Prime Minister Kyriakos Mitsotakis was on hand at the port of Mytilene on Friday, on the large eastern Aegean Island of Lesvos, to personally greet a group of Turkish holiday-makers that arrived on one of the many vessels ferrying Turkish citizens who are now taking advantage of a new express-visa process inaugurated on a handful of Greek isles.
The fast-track seven-day visa process for Turkish citizens, begun on March 31 and expected to be extended to other islands as well, has been a tremendous success so far.
“This development fulfilled a long-standing request of the regional authorities but wasn’t at all easy to accomplish. What you see today, which we view as more-or-less self-evident, required a great deal of work by the migration policy minister and his team in order to convince the European Commission that we’re ready to meet the high-level requirements of the Schengen (Pact), now allowing us to issue a visa essentially within minutes,” Mitsotakis said at the port.
Remindful of the fact that Lesvos bore the brunt of the 2015-19 irregular migration crisis in the eastern Aegean, which witnessed hundreds of thousands of third country nationals being ferried from the opposite coast to Greek, and by extension, EU territory, he also said a recent rapprochement in relations with Turkey, he said this development has helped reduced illegal migration flows.

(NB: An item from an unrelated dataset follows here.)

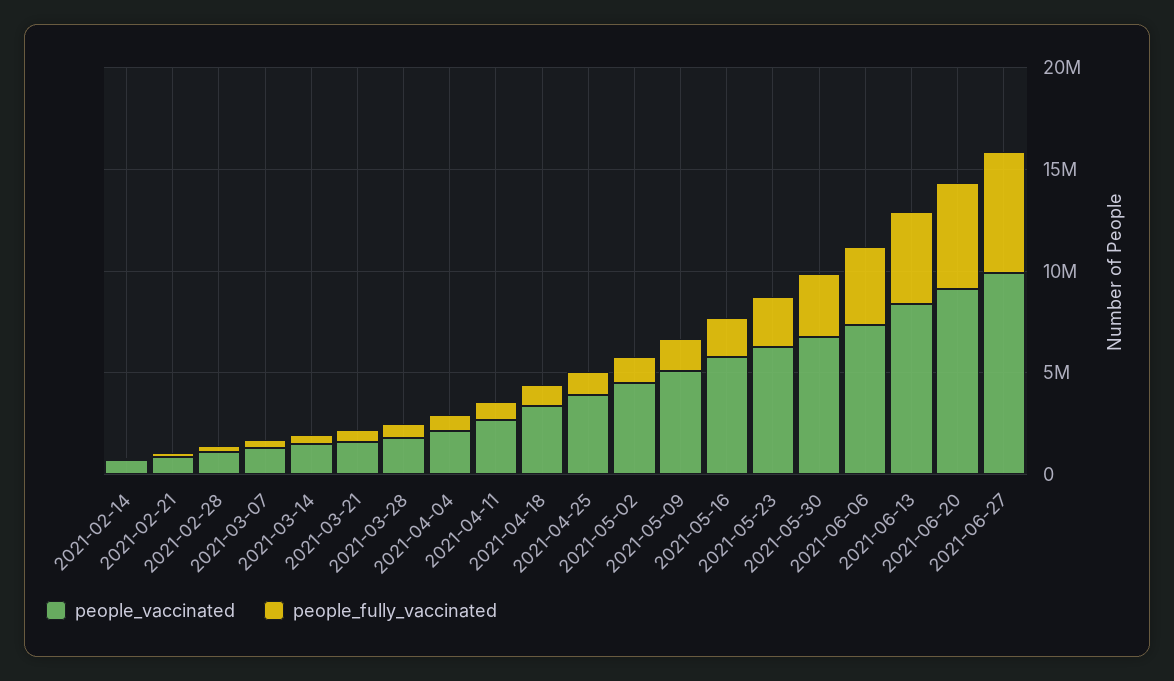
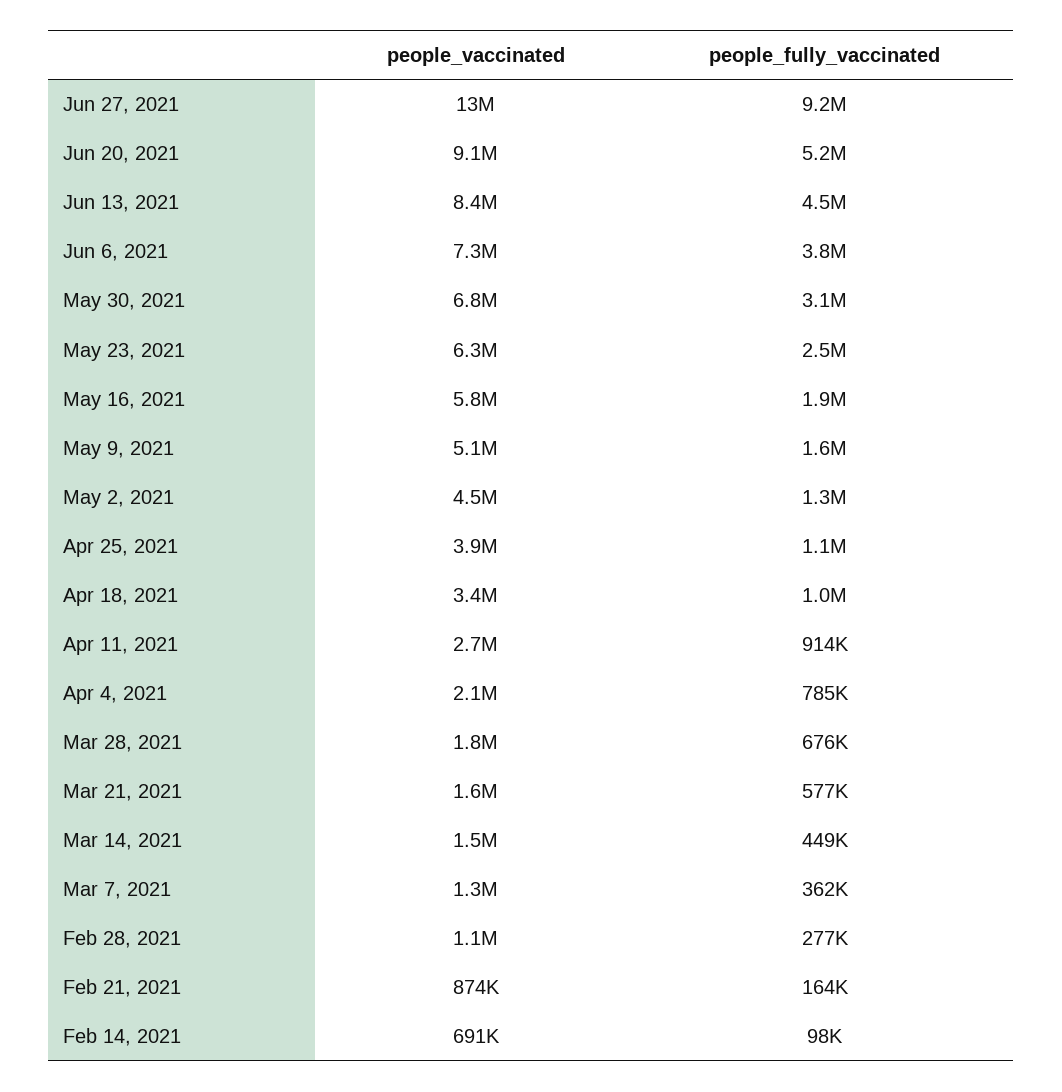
people_vaccinated, 2021-06-27: 10000000 -> 13000000
people_fully_vaccinated, 2021-06-27: 6000000 -> 9200000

Mitsotakis visited the large island as part of an “unofficial” campaign tour ahead of the June European Parliament election, where among others, he inaugurated a stretch of a new provincial roadway on Lesvos measuring nearly 47 kilometers and visited a museum at the island’s petrified forest national park.
Specifically, during the first 10 days of April alone this year, 3,800 Turkish travelers visited Lesvos, up from just 390 a year ago, while the number of Turks visiting Chios (Hios) increased from 2,716 to 4,993.
Almost 6,000 Turkish holidaymakers traveled to Rhodes during the religious holiday, up from 2,320 a year earlier. Samos and Kos welcomed 2,851 and 3,300 Turkish tourists, respectively.